Instrucciones -
A – Resume en dos oraciones el texto sobre los héroes discretos.
B – Transcribe sin cambios el pasaje del texto sobre los héroes discretos que va de "Así que ese" a "recursos. Y existen.".
C – Prolonga el texto sobre los héroes discretos a partir de su última oración.

Sección del texto -
· · · · ·

No se trata de rellenar vacios imposibles. Tampoco de venganzas que no
llevan a ningún sitio más allá de la violencia sin sentido. El negocio es estar
en paz consigo mismo, sentir que se vale para algo más que ver pasar el tiempo,
sin intervenir, con la impasibilidad en el rostro, con la frustración en el
corazón. Allá fuera hay miles de gritos pidiendo auxilio y alguien tiene que
escuchar. Aunque sólo sea un hombre.
Así que ese sentido de la
justicia que está tan ausente en nuestros días vuelve bajo el rostro de Denzel
Washington. Y nos vuelve a reconfortar con sus inteligencias, con sus
capacidades, con sus previsiones y con sus enseñanzas. Tal vez porque la ayuda
no siempre tiene que ser espectacular. Basta con mostrar un camino para que
alguien se decida a tomarlo. Es suficiente con salvar a alguien de las garras
del mal para que el silencio deje de ser un abismo y se convierta en una
complicidad. Puede que incluso nada vaya más allá que compartir un buen plato
de sopa con alguien a quien verdaderamente se aprecia. Los héroes, los de
verdad, son así. Sencillos, discretos y llenos de recursos. Y existen.

· · · · ·

Extracto de origen -

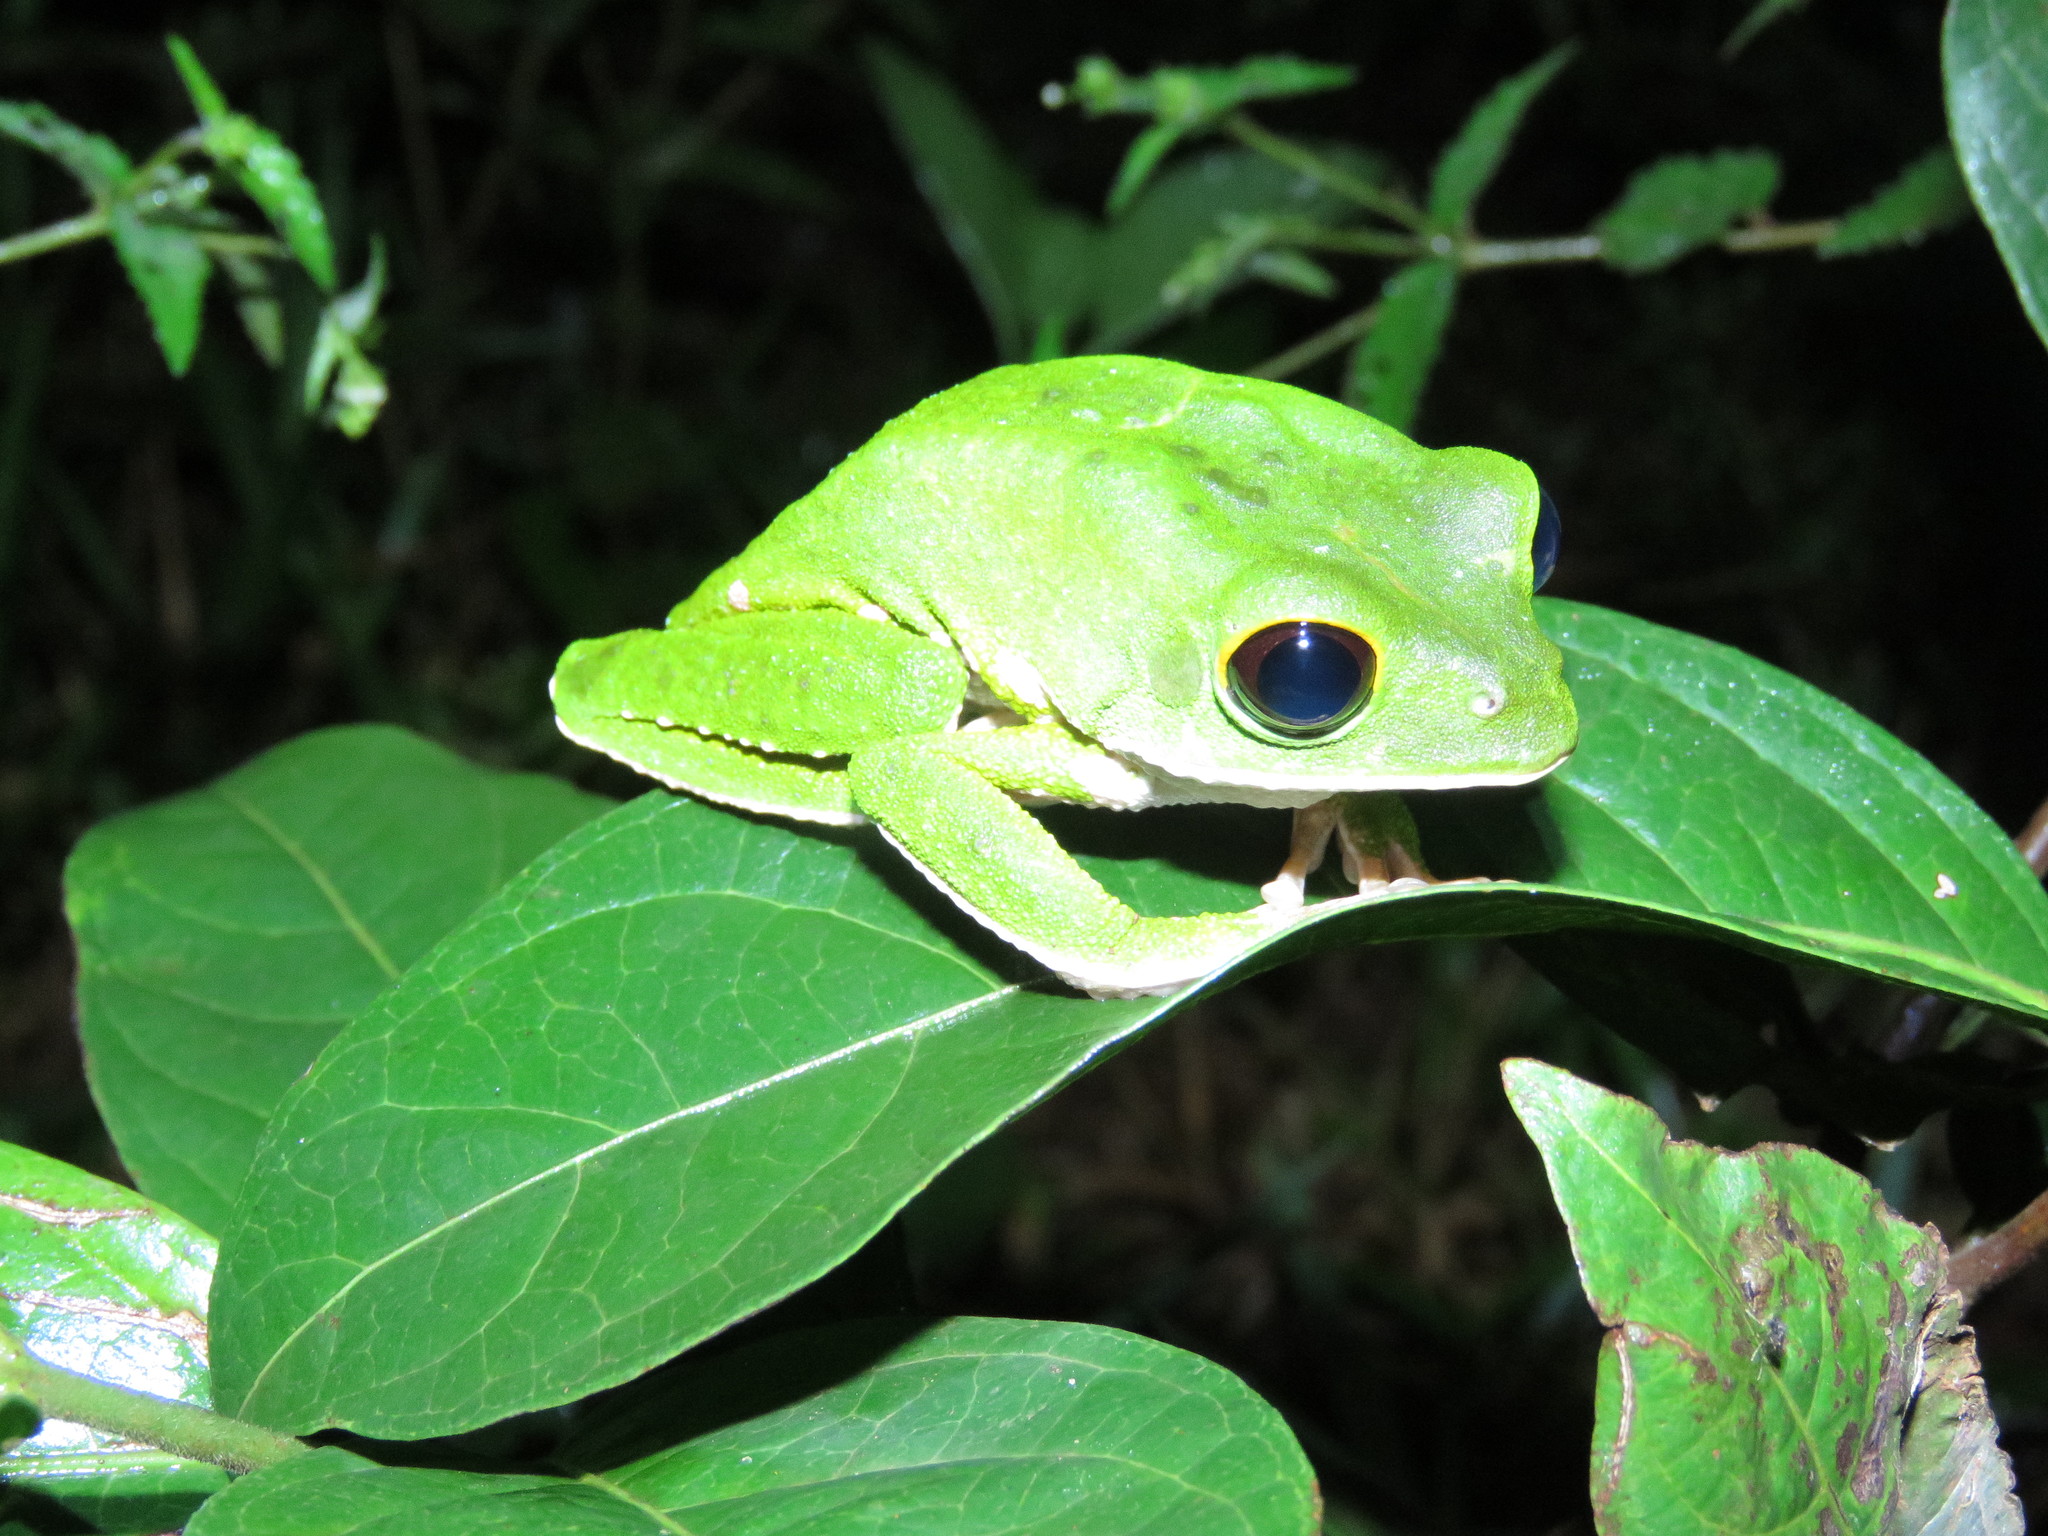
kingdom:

· · · · ·

Resultados por tarea -
A – El texto sostiene que no se trata de rellenar vacíos ni de buscar venganza, sino de estar en paz consigo mismo y de escuchar los gritos de auxilio, aunque sólo sea un hombre quien lo haga. Ese sentido de la justicia vuelve bajo el rostro de Denzel Washington, y el texto afirma que los héroes de verdad son sencillos, discretos y llenos de recursos, y que existen.

B –
Así que ese sentido de la
justicia que está tan ausente en nuestros días vuelve bajo el rostro de Denzel
Washington. Y nos vuelve a reconfortar con sus inteligencias, con sus
capacidades, con sus previsiones y con sus enseñanzas. Tal vez porque la ayuda
no siempre tiene que ser espectacular. Basta con mostrar un camino para que
alguien se decida a tomarlo. Es suficiente con salvar a alguien de las garras
del mal para que el silencio deje de ser un abismo y se convierta en una
complicidad. Puede que incluso nada vaya más allá que compartir un buen plato
de sopa con alguien a quien verdaderamente se aprecia. Los héroes, los de
verdad, son así. Sencillos, discretos y llenos de recursos. Y existen.

C –
Las lecciones que la vida se
encarga de desgranar son meros minutos aprovechados en un portal. La verdad
puede que se halle en los libros, pero también más allá de ellos. Sólo hay que
elevar la mirada para darse cuenta de que el mal acecha en sus más diversas
formas. A veces, de forma anónima. Otras, con toda su carga de odio y horror.
El secreto está en no inmutarse, en hacer en cada momento lo que se supone que
debe hacer un profesional que siempre supo lo que se traía entre manos. El amor
por el detalle es lo primero y lo mismo da disparar a una rueda para alterar el
objetivo de un rifle de mira telescópica que rajar unos cuantos sacos de harina
para crear polvo en suspensión que arde como la yesca con apenas una simple
ignición. Es el igualador, el hombre que quitó vidas a quien merecía la muerte
y enseñó la muerte a quien mereció vivir…y que siempre supo que no estuvo allí
donde estaba quien más le amaba.
Denzel Washington protagoniza la
única secuela de su carrera y lo hace con eficacia y su indudable maestría. Da
una lección de cómo convertir a lo que podría haber sido un simple héroe de
acción en un personaje de carne y profundidad. En sus miradas, está la verdad.
En sus movimientos, la experiencia. En sus ojos, la oportunidad de un actor con
tantas tablas y tanta sabiduría que llega a poner la carne de gallina. Por otro
lado, la película funciona, con sus altos y sus bajos, sus leves confusiones y
su indudable gancho. Es algo más que una película de acción y algo menos que un
drama social.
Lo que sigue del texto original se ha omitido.